Just when I was thinking of kicking Uber to the curb, they added UberPool, allowing passengers to share rides with strangers anywhere in San Francisco for seven bucks. Often I was the only person in the car. I didn’t care if Uber was losing money — with a $63 billion valuation, the tech company was the poster colt for unicorns — but the drivers were losing money, too. “They take 30 percent from the $7 you paid,” one woman told me. “Some days if I only get UberPools I make like $20.”
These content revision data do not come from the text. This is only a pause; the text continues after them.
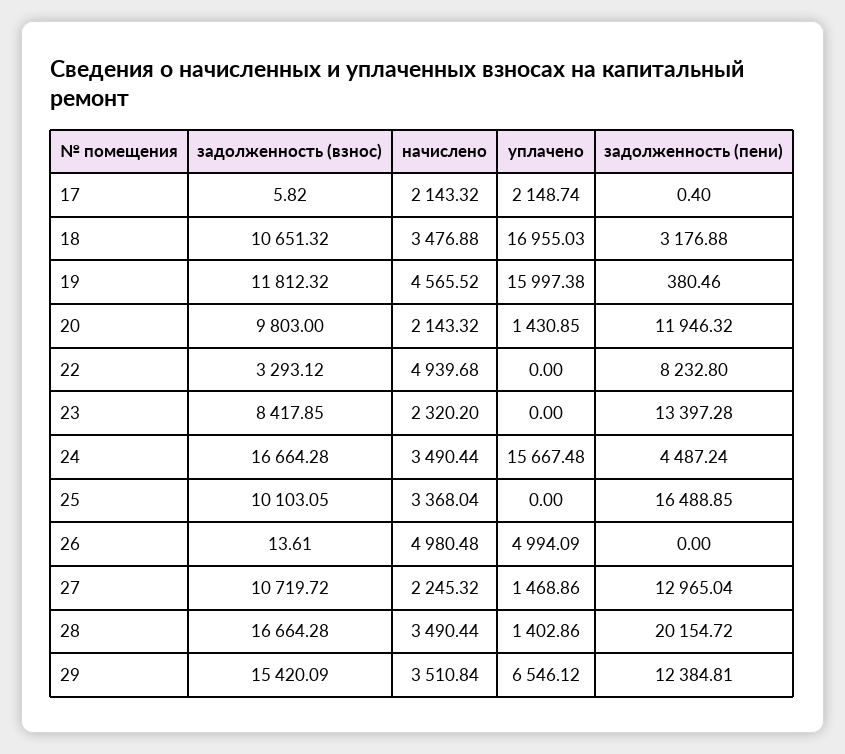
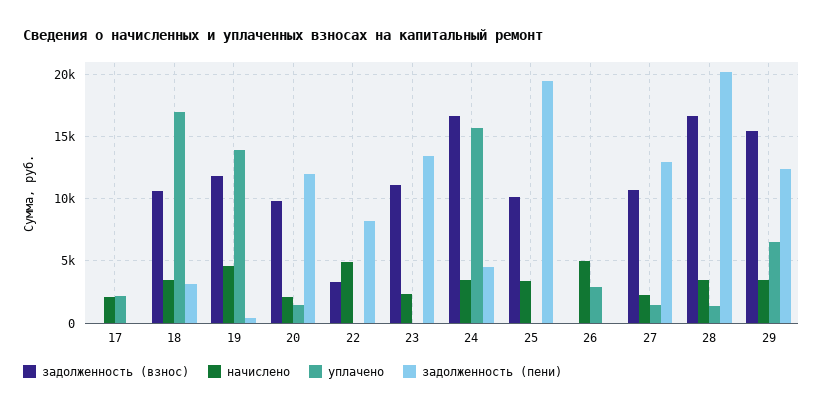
  {
    "задолженность (взнос)": {
      "17": 5.82,
      "18": 10651.32,
      "19": 11812.32,
      "20": 9803,
      "22": 3293.12,
-     "23": 8417.85,
+     "23": 11000,
      "24": 16664.28,
      "25": 10103.05,
      "26": 13.61,
      "27": 10719.72,
      "28": 16664.28,
      "29": 15420.09
    },
    "начислено": {
      "17": 2143.32,
      "18": 3476.88,
      "19": 4565.52,
      "20": 2143.32,
      "22": 4939.68,
      "23": 2320.2,
      "24": 3490.44,
      "25": 3368.04,
      "26": 4980.48,
      "27": 2245.32,
      "28": 3490.44,
      "29": 3510.84
    },
    "уплачено": {
      "17": 2148.74,
      "18": 16955.03,
-     "19": 15997.38,
+     "19": 14000,
      "20": 1430.85,
      "22": 0,
      "23": 0,
      "24": 15667.48,
      "25": 0,
-     "26": 4994.09,
+     "26": 3000,
      "27": 1468.86,
      "28": 1402.86,
      "29": 6546.12
    },
    "задолженность (пени)": {
      "17": 0.4,
      "18": 3176.88,
      "19": 380.46,
      "20": 11946.32,
      "22": 8232.8,
      "23": 13397.28,
      "24": 4487.24,
-     "25": 16488.85,
+     "25": 19500,
      "26": 0,
      "27": 12965.04,
      "28": 20154.72,
      "29": 12384.81
    }
  }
It remains to be seen what will happen to Uber when it becomes a public company. Right now it’s blowing through venture capital, with financial statements leaked to the website Gawker showing they lost $110 million in the second quarter of 2014 alone. That won’t cut it when shareholders are pounding the table for profits. It also remains to be seen what will happen to Uber’s drivers, many already living fare to fare as they struggle for survival in the gig economy. I’d bet a unicorn that once Uber is pressured to produce, the love/hate relationship with its drivers will continue speeding precipitously downhill.